__HOW TO COMPLETE THIS TASK__. Take the lines below between the one holding "ring mcp: (89, 117)" and the one holding "pinky tip: (103, 105)", inclusive, and copy them exactly. Add nothing.

== Segment start ==

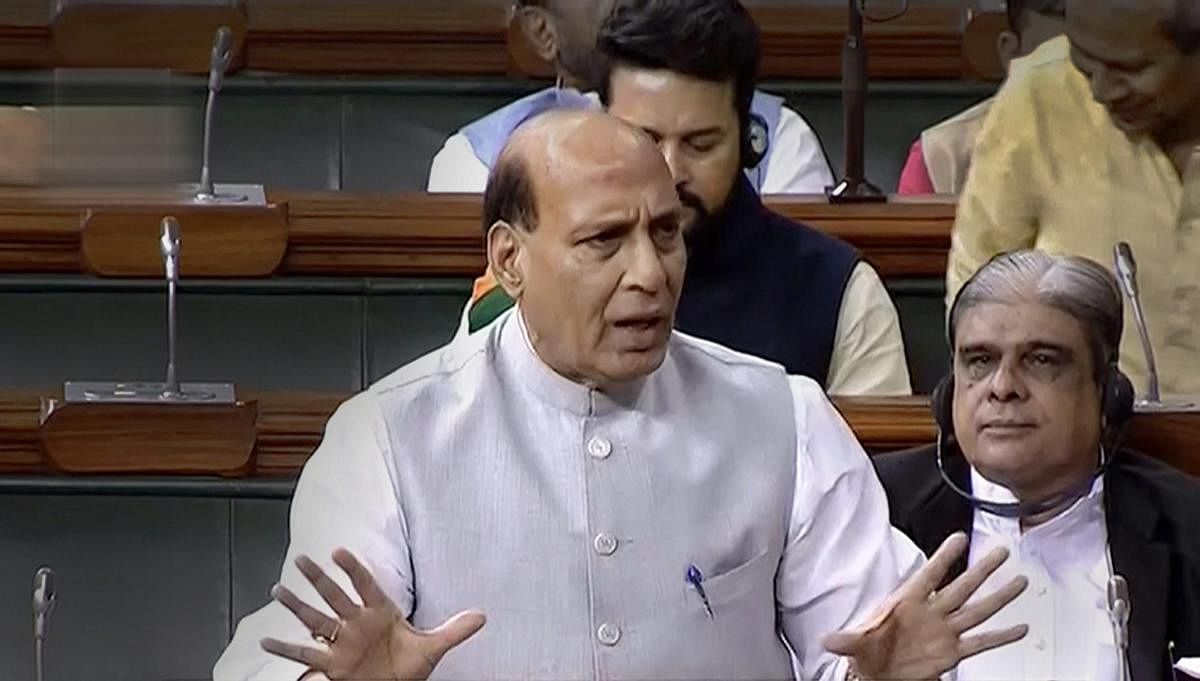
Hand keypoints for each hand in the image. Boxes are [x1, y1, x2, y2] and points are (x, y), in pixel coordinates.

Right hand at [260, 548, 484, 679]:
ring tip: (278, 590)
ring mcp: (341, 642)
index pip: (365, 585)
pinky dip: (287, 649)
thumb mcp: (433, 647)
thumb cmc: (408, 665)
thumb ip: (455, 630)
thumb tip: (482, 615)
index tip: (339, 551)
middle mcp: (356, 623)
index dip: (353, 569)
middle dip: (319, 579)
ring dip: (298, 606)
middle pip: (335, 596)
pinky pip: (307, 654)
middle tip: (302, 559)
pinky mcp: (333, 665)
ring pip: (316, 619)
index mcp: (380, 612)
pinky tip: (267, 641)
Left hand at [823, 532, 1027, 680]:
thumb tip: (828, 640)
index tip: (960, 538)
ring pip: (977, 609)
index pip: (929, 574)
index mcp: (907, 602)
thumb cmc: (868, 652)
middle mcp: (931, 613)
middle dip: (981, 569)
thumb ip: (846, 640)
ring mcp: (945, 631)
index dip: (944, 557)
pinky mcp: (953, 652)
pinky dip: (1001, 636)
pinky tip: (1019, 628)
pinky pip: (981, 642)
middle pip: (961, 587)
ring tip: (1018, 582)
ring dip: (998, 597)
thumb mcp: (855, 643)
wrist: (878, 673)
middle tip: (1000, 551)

== Segment end ==
== Segment start ==

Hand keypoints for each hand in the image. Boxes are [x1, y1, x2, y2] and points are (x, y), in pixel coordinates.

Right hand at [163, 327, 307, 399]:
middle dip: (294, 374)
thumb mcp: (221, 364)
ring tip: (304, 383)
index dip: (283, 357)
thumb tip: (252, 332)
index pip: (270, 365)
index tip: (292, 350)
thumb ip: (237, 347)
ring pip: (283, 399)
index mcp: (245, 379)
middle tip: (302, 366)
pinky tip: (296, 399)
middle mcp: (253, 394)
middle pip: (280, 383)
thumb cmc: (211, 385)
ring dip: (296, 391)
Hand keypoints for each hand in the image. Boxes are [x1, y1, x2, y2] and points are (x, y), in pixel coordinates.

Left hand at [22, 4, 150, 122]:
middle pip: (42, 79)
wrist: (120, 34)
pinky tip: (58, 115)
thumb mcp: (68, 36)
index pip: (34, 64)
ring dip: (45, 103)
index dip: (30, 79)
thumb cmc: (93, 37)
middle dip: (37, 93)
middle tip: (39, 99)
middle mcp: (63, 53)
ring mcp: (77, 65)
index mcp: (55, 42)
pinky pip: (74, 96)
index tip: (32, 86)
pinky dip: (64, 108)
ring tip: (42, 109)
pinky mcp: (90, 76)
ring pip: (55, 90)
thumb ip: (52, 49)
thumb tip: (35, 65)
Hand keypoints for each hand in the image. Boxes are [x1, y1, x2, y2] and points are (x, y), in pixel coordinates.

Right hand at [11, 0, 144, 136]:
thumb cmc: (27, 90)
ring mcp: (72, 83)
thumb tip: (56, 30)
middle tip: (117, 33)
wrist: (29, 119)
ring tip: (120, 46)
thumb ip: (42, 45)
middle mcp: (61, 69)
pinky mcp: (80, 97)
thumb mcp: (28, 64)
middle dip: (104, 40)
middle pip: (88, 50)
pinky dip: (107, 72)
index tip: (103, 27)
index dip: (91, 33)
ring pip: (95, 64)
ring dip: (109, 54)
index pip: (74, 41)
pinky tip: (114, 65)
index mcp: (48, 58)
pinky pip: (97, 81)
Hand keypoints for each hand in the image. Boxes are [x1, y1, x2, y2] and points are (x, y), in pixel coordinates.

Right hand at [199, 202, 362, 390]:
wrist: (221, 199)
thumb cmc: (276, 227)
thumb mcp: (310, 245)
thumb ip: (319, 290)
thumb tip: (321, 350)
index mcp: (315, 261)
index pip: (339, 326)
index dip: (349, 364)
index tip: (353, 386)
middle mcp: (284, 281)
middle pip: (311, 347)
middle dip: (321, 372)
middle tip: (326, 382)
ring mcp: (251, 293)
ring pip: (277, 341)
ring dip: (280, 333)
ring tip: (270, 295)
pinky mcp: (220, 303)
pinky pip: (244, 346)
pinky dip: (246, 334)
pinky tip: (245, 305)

== Segment end ==
== Segment start ==

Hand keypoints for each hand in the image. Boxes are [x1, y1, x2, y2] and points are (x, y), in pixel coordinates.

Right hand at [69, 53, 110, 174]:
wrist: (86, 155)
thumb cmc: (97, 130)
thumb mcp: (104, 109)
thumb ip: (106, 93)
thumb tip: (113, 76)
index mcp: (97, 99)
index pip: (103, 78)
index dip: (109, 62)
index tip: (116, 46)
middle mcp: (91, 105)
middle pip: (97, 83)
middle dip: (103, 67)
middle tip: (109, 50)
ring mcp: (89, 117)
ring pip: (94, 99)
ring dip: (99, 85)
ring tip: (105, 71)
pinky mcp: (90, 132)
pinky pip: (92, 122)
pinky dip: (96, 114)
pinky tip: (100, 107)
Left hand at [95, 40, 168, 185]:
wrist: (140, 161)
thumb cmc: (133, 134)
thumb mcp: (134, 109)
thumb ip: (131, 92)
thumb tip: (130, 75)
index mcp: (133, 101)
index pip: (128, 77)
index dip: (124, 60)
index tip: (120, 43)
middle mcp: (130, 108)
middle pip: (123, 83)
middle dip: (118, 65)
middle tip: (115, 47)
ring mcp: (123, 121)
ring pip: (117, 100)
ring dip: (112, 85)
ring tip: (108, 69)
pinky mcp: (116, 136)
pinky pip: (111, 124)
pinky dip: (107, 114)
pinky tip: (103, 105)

== Segment end ==

__COMPLETED TASK__.
ring mcp: (89, 117)
ring pip: (94, 99)
ring dip: (99, 85)
ring tip: (105, 71)
pinky mcp: (90, 132)
pinky pip: (92, 122)
pinky dip: (96, 114)
pinky tip: (100, 107)
Left hand at [95, 40, 168, 185]:
wrist: (140, 161)
thumb cmc: (133, 134)
thumb mcp: (134, 109)
thumb ip: (131, 92)
thumb tip: (130, 75)
index mcp: (133, 101)
index pip: (128, 77)
index dip: (124, 60)
index tip: (120, 43)
middle mcp: (130, 108)
middle pip: (123, 83)
middle dip: (118, 65)
middle tip: (115, 47)
ring mcp: (123, 121)
ring pip: (117, 100)
ring dip: (112, 85)
ring tip: (108, 69)
pinky mcp: (116, 136)
pinky pip: (111, 124)
pinky dip: (107, 114)
pinky tip: (103, 105)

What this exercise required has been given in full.